AIM OF THE TASK –
Pull every line from the records that has the word "Wohnungen" in it.

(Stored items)
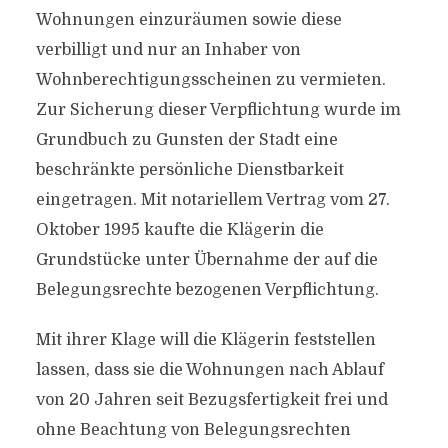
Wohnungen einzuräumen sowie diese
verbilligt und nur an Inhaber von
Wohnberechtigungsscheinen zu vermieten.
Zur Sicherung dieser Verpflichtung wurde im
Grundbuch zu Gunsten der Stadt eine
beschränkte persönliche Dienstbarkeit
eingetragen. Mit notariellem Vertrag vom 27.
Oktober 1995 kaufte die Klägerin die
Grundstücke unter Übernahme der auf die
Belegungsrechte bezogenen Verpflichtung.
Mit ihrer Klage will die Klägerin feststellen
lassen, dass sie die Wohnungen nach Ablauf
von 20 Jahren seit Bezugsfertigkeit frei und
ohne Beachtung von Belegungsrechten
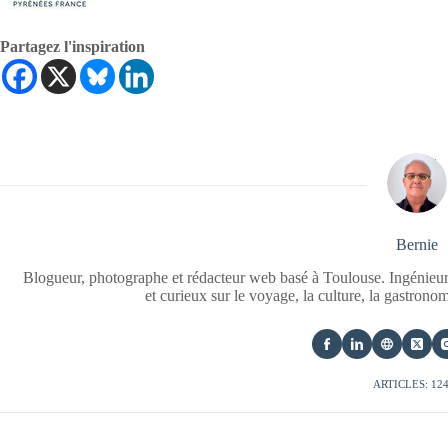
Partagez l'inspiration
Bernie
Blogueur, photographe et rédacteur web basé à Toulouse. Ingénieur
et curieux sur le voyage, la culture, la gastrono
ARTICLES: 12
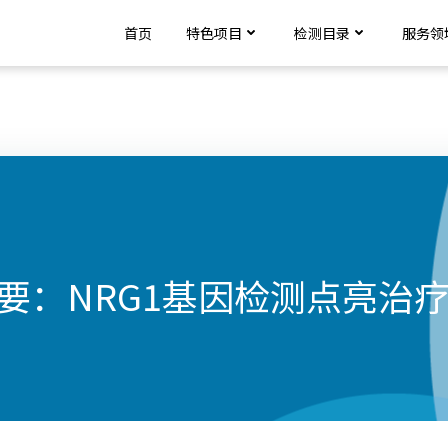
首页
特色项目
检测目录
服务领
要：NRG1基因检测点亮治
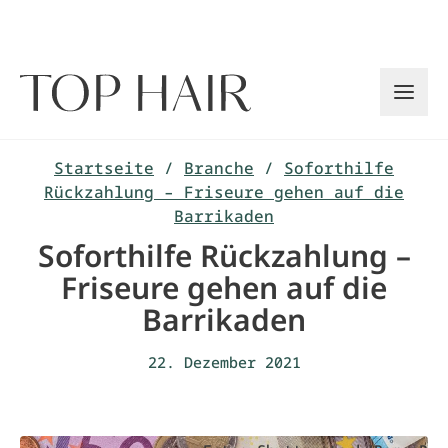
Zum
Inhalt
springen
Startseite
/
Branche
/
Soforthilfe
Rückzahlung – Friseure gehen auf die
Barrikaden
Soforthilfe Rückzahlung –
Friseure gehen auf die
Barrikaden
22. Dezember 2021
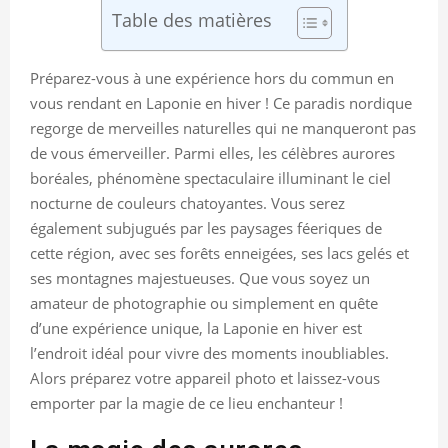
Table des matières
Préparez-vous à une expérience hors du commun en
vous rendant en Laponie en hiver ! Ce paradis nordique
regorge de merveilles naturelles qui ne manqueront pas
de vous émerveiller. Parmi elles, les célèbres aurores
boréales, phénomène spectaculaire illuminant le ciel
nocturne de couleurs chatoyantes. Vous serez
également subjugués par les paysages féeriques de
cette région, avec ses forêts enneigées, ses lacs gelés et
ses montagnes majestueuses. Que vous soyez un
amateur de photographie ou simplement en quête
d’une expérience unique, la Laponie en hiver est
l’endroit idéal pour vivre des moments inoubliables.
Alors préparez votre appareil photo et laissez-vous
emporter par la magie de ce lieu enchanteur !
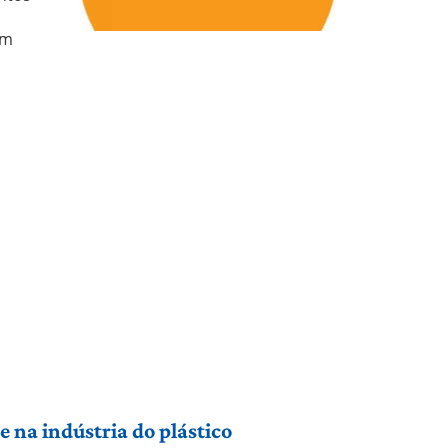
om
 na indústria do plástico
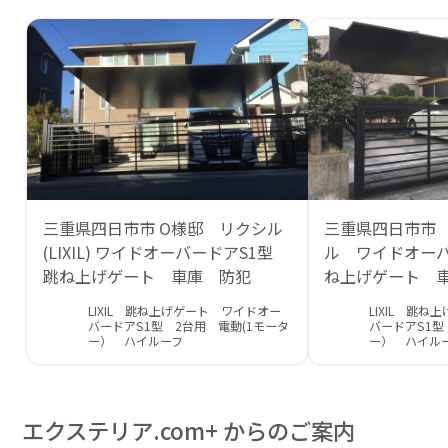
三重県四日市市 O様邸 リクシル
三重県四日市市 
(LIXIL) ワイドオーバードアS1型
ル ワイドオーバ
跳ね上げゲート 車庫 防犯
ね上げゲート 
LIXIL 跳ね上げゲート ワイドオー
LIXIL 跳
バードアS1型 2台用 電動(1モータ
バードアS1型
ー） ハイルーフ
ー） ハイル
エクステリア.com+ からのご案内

SOLUTION TO THIS EXERCISE –
Wohnungen einzuräumen sowie diese
lassen, dass sie die Wohnungen nach Ablauf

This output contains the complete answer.